# Hotel Booking Sites



## Harry31 (29 May 2012)

I hope this hasn't been covered before, I have checked & can't see any specific to my question.
Has anyone used the sites:  www.olotels.com  or www.hotelsclick.com

They are coming up with good prices for hotels I'm checking in Malaga city.


----------



## BOXtheFOX (29 May 2012)

www.hotelscomparison.com will give you a good overview but check back to the main site before booking.


----------



## joer (7 Jun 2012)

Not sure about these sites but use Alpharooms most of the time because of value for money,, very seldom see any better.
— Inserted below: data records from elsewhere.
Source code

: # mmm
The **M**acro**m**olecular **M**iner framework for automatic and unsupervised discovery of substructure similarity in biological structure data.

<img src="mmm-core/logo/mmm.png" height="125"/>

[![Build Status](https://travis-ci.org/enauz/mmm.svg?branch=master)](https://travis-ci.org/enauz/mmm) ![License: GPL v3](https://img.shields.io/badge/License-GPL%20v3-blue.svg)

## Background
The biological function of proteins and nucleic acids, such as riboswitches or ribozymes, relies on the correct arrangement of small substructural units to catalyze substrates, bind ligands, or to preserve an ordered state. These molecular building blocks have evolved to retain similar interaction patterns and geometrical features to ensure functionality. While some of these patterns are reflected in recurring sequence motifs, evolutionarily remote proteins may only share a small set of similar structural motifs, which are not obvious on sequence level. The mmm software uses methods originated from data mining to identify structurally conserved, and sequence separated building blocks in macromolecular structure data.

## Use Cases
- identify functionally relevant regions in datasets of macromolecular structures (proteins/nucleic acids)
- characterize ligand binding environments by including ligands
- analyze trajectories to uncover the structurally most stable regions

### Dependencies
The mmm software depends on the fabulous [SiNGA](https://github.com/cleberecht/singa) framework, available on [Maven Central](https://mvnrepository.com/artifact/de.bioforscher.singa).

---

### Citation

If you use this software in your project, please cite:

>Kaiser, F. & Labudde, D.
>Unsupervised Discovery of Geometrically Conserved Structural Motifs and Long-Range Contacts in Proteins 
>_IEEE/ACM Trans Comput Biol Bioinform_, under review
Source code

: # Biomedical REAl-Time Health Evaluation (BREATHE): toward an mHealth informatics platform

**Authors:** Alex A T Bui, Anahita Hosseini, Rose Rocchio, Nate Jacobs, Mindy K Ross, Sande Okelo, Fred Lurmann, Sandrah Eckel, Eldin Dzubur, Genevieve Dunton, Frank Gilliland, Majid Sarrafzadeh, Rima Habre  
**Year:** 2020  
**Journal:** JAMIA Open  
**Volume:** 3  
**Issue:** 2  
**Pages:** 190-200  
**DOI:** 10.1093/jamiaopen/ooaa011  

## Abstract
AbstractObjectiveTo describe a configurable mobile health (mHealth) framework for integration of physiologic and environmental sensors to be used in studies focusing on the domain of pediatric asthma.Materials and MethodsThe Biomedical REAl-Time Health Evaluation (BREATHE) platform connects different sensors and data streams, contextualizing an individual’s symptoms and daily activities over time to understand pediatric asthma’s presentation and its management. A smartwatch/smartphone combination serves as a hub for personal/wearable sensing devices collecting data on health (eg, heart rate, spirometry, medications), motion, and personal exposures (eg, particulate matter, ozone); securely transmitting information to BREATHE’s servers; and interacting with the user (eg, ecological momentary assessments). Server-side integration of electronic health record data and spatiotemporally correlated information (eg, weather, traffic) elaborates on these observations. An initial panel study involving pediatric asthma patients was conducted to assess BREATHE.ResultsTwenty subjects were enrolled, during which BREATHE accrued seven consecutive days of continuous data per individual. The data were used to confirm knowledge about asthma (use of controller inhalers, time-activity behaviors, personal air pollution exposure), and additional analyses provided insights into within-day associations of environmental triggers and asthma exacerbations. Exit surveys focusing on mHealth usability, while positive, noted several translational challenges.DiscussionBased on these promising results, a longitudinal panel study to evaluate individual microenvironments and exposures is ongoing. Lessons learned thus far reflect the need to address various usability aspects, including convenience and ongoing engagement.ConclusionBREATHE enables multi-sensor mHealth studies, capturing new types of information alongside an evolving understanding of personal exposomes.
Have been using them for years with only one problem which was sorted quickly.


----------



## Harry31 (7 Jun 2012)

Many thanks - I'll check it out


----------



## serotoninsid (7 Jun 2012)

Have used...


booking.com
hotels.com
alpharooms.com
AND
laterooms.com

..in the past.  No  issues experienced when using any of them.  In fact, they make the whole process of finding affordable rooms a lot less painful.


----------



## better (12 Jul 2012)

Hi,

I am interested in hotels and never heard about hotelsclick.com and olotels.com so had a look and found they are quite well organized websites, as for the prices I believe they just replicate distributed rack and negotiated rates. I would compare their rates and booking conditions with expedia.com and deskbell.com I regularly use.


----------



## Eithneangela (12 Jul 2012)

I think www.booking.com are great generally, because you can cancel the booking up to 1 day before arrival for free, usually. In the USA, I use . Unlike some of the other sites, you don't know what actual hotel/motel you're getting until you've booked and paid, but the discounts are great and I haven't had a bad experience (value for money) in 10 years. I've also sometimes found that logging on directly to a hotel, finding a contact, ringing them up and informing them that you've got a certain price online, they'll either match it or go just below. A bit of work involved, but worth it.


----------



## moonman (18 Sep 2012)

i have used trivago and it give you the price of about 5 or 6 of the sites mentioned ,hotels.com - bookings.com etc , with the best price for the requested at the top of the list.


----------



## DannyL (19 Sep 2012)

I travelled the world with booking.com. Never had any issues.


----------



## foxylady (19 Sep 2012)

*Hotelsclick*

I used this site last year and had no problems with them.


----------



## moonman (19 Sep 2012)

i have used bookings ,com twice this year, but i always have a check with trivago as they are a comparison site and they rank hotels /b&bs etc according to price.  im planning a trip to england in the next month, and the hotel i fancy according to trivago for the period i want,  is  veneer, bookings.com are 2nd.,


----------



## joan caine (17 Oct 2012)

*alpharooms*

have booked with alpharooms past ten years this was to be our last holiday as my husband has lung cancer. accommodation at villa marina club, salou substandard and not suitable for wheelchair. alpharooms checked when I booked and I sent e mails to hotel which were not answered. big dispute with management on arrival and rep found alternative accommodation 2 days later which alpharooms declined to cover yet a friend went to Malta and was ofered an immediate update or move to better hotel why were we discriminated against. unless you have travelled with a person with a disability it is hard to comprehend what is required.  HOTEL ROOMS HAD NO ELECTRIC SOCKETS AND NO RAMPS ANYWHERE IN COMPLEX. DISABLED BATHROOM OUTSIDE AND NO BARS ON WALLS (broken off) I cannot tell you our disappointment.


----------



## moonman (17 Oct 2012)

very sorry to hear of your husbands ill health.  before i actually book a hotel i always read the reviews.  we are planning a visit to boston, and on one of the booking sites, there was a hotel which had a very good price, and the photos looked very good.  on reading the reviews , if half of them were correct i wouldn't stay in it if it was free.


----------



## BillK (17 Oct 2012)

Like moonman, we always check any hotel we are cosidering, normally on Tripadvisor.


----------



## Pexus1976 (3 Nov 2012)

We use www.comparetravel.ie


----------



## poppy1 (11 Dec 2012)

i like hotelscombined.ie found great deals


----------



## petitz (6 Feb 2013)

For European cities I use explorotel.com as it has a convenient map view.


----------



## ccraig (6 Feb 2013)

Hotelscombined or trivago, they are the best


----------